Regorafenib: A new era

Several antiangiogenic drugs with the same antiangiogenic capabilities as Sorafenib have been developed over time for the management of HCC, mostly as second-line systemic therapy agents.

In case of failure to respond to Sorafenib, patients with HCC can be treated with another multikinase inhibitor, Regorafenib[100]. The addition of a fluorine atom in the central phenyl ring of Sorafenib transforms Regorafenib into an agent with increased potency[101]. A phase 2 study evaluating Regorafenib for intermediate or advanced HCC in patients that had previously received Sorafenib reported encouraging results, such as an OS of 13.8 mo, a safety profile similar to Sorafenib and no deaths attributed to Regorafenib[102]. Recently, in July 2016, at the ESMO World Congress on Gastrointestinal Cancer in Barcelona findings from a phase 3 trial (RESORCE, NCT01774344) assessing Regorafenib in HCC patients, who received prior therapy with Sorafenib, exhibited a remarkable increase in median OS for those treated with Regorafenib vs those receiving placebo as a second-line agent after radiologic progression under Sorafenib (10.6 vs 7.8)[103].

Almost a decade has passed with numerous clinicians and scientists getting negative results in trials for systemic therapy in HCC patients, while the RESORCE trial is the only one after the SHARP trial to come forward with positive findings.
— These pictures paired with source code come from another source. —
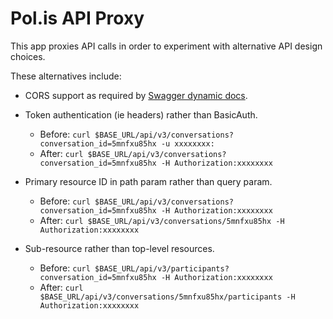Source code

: # Pol.is API Proxy

This app proxies API calls in order to experiment with alternative API
design choices.

These alternatives include:

* CORS support as required by [Swagger dynamic docs][swagger-cors].
* Token authentication (ie headers) rather than BasicAuth.
  * Before: `curl $BASE_URL/api/v3/conversations?conversation_id=5mnfxu85hx -u xxxxxxxx:`
  * After: `curl $BASE_URL/api/v3/conversations?conversation_id=5mnfxu85hx -H Authorization:xxxxxxxx`
* Primary resource ID in path param rather than query param.
  * Before: `curl $BASE_URL/api/v3/conversations?conversation_id=5mnfxu85hx -H Authorization:xxxxxxxx`
  * After: `curl $BASE_URL/api/v3/conversations/5mnfxu85hx -H Authorization:xxxxxxxx`
* Sub-resource rather than top-level resources.
  * Before: `curl $BASE_URL/api/v3/participants?conversation_id=5mnfxu85hx -H Authorization:xxxxxxxx`
  * After: `curl $BASE_URL/api/v3/conversations/5mnfxu85hx/participants -H Authorization:xxxxxxxx`

   [swagger-cors]: https://github.com/swagger-api/swagger-ui/blob/master/README.md#cors-support

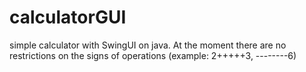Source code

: # calculatorGUI
simple calculator with SwingUI on java.
At the moment there are no restrictions on the signs of operations (example: 2+++++3, --------6)
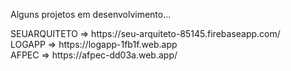 <p>Alguns projetos em desenvolvimento...</p>
SEUARQUITETO => https://seu-arquiteto-85145.firebaseapp.com/ <br>
LOGAPP => https://logapp-1fb1f.web.app <br>
AFPEC => https://afpec-dd03a.web.app/

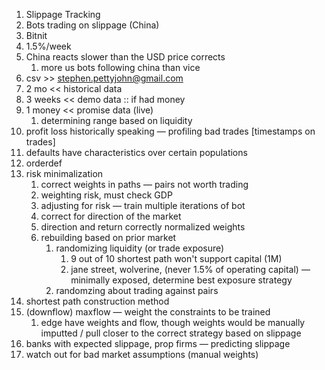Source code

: 1. Slippage Tracking 
2. Bots trading on slippage (China)
3. Bitnit
4. 1.5%/week
5. China reacts slower than the USD price corrects
	1. more us bots following china than vice
6. csv >> stephen.pettyjohn@gmail.com
7. 2 mo << historical data
8. 3 weeks << demo data :: if had money
9. 1 money << promise data (live)
	1. determining range based on liquidity 
10. profit loss historically speaking — profiling bad trades [timestamps on trades]
11. defaults have characteristics over certain populations
12. orderdef
13. risk minimalization
	1. correct weights in paths — pairs not worth trading
	2. weighting risk, must check GDP
	3. adjusting for risk — train multiple iterations of bot
	4. correct for direction of the market
	5. direction and return correctly normalized weights
	6. rebuilding based on prior market
		1. randomizing liquidity (or trade exposure)
			1. 9 out of 10 shortest path won't support capital (1M)
			2. jane street, wolverine,  (never 1.5% of operating capital) — minimally exposed, determine best exposure strategy 
		2. randomzing about trading against pairs
14. shortest path construction method
15. (downflow) maxflow — weight the constraints to be trained
	1. edge have weights and flow, though weights would be manually imputted / pull closer to the correct strategy based on slippage
16. banks with expected slippage, prop firms — predicting slippage
17. watch out for bad market assumptions (manual weights)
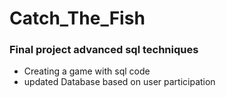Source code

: # Catch_The_Fish
### Final project advanced sql techniques
* Creating a game with sql code 
* updated Database based on user participation 

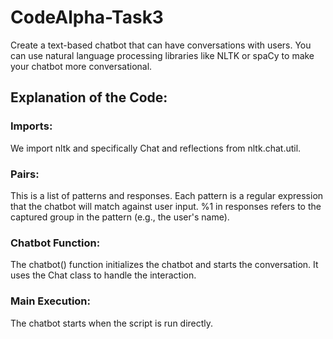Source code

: # CodeAlpha-Task3
Create a text-based chatbot that can have conversations with users. You can use natural language processing libraries like NLTK or spaCy to make your chatbot more conversational.
<h2>Explanation of the Code:</h2>
<h3>Imports:</h3>
We import nltk and specifically Chat and reflections from nltk.chat.util.
<h3>Pairs:</h3>
This is a list of patterns and responses. Each pattern is a regular expression that the chatbot will match against user input.
%1 in responses refers to the captured group in the pattern (e.g., the user's name).
<h3>Chatbot Function:</h3>
The chatbot() function initializes the chatbot and starts the conversation.
It uses the Chat class to handle the interaction.
<h3>Main Execution:</h3>
The chatbot starts when the script is run directly.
The most important causes of those negative results are: (1) the heterogeneity among the HCC patients recruited and the lack of selection criteria based on molecular patterns; and (2) the imbalance between adverse events and tolerable dosage vs anticancer efficiency and drug potency of the tested agents. Current advances in medicine and biology will improve our knowledge regarding the different and complex molecular mechanisms and driving mutations involved in this vast heterogeneity of this unique and multidimensional type of cancer and will guide us towards the right direction of conducting successful trials in the near future [104].

CONCLUSION

Sorafenib represents a type of medicinal revolution, therefore making antiangiogenesis drugs a feasible choice when it comes to dealing with cancer and opening the road for personalized targeted therapy. Currently, Sorafenib is the only accepted treatment for systemic therapy, as it has shown to increase the OS in patients suffering from advanced HCC, but with liver disease of early stage with tolerable adverse effects. Recently, studies show that Sorafenib is also safe in patients with advanced liver disease as well, but neither adequately efficient, nor cost-effective. Thus, ongoing studies (i.e., BOOST trial) are going to define its role in decompensated population in the future and up until then, patient selection in patients treated with Sorafenib is critical.

All-in-all, Sorafenib has evolved through time by being evaluated in several treatment protocols either as a neoadjuvant or as an adjuvant agent. Its use prior to or after liver transplantation has demonstrated a range of some minor advantages to even complete remission of recurrence, while preserving an acceptable safety profile. Still, a lot of research is needed in this field, as Sorafenib’s role post-resection was not that much promising, while its combination with TACE showed encouraging results. Overall, understanding the molecular mechanisms of HCC and Sorafenib, as well as those resulting from the implementation of other treatment methods, will guide us to the future development of combinations involving Sorafenib, agents with higher efficacy that derive from Sorafenib or even second-line agents that will complement the therapeutic role that Sorafenib could not accomplish by itself.